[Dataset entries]
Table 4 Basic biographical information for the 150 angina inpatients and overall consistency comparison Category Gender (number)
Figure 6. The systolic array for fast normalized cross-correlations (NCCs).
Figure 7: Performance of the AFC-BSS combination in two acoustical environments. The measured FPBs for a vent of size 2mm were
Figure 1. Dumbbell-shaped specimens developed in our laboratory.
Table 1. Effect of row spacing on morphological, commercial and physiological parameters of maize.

§ **WHAT TO WORK ON**:
Reproduce exactly the line containing "Figure 1. Dumbbell-shaped" and every line after it through the end of the records above, and nothing else.

§ **ANSWER TO THE EXERCISE**:
Figure 1. Dumbbell-shaped specimens developed in our laboratory.
Table 1. Effect of row spacing on morphological, commercial and physiological parameters of maize.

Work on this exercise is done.